I’m exhausted – no, not for the reasons you’re probably thinking considering I was in a hotel room with a king-sized bed. I couldn’t sleep because the muse hit again last night. And solved a few problems that have bothered me. I love when that happens.
Peterborough was lovely yesterday. Cold (3 with a windchill of minus 1), but sunny. So sunny I actually got a bit of a sunburn. Gizmo Guy and I both used to live in Peterborough – not at the same time though – but I realized we have no photos of it. So I went around with my camera and took some pictures – I plan on posting them another day when I don’t have much to talk about.
Today I worked on my story a bit, then after I checked out of the hotel and headed toward the front door, I stopped and swore. It was snowing. SNOWING. It’s April frickin’ 30th and it was SNOWING! Then we got home (it snowed the whole way home) and discovered that the blossoms on my lovely magnolia tree that were so beautiful and pink yesterday were brown and limp today. I guess there must have been a horrible frost overnight that killed them off. *sob* My poor tree! It’s spring, Mother Nature, you b*tch! Leave my flowers alone!
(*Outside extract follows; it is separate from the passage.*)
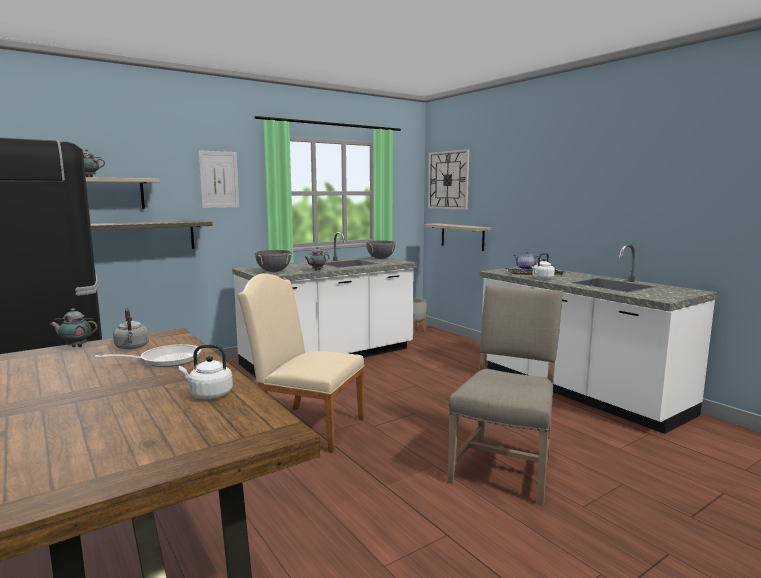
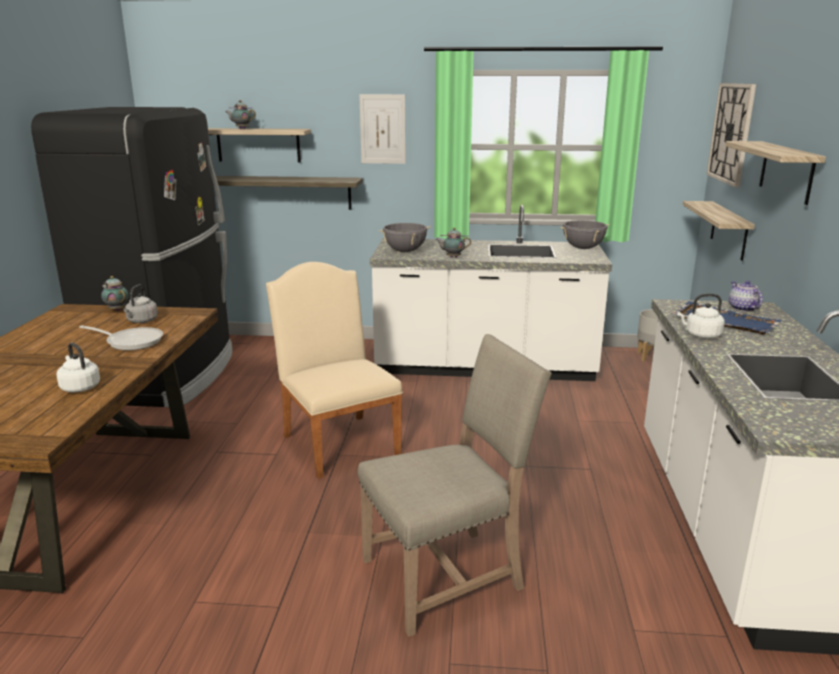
camera: 40 degrees right, 10 degrees up
none -> shelf [725,141,826,205]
And on another rant against Mother Nature – on Monday I went shopping for some new blue jeans because I’d completely worn my old pairs out. (I HATE clothes shopping so always wait until I HAVE to go.) But while trying on clothes I discovered I have to look in the petite section. WTF? Me? Petite? I am in no way petite. Never have been. I used to be 5’8″, though now I’m about 5’7″ (yeah yeah, you shrink as you age. I wish someone would mention that to my waistline.) And now for some reason the clothing manufacturers have decided my legs aren’t long enough. Or other people’s legs are longer. I have to buy shorter leg length than average which means I have to look for my pants in the ‘petite’ section. Which makes me repeat WTF? I can understand my spine gradually compressing thanks to an explanation from my chiropractor, but my legs are shrinking? Thanks SO much Mother Nature. I really didn’t need that hit to my ego.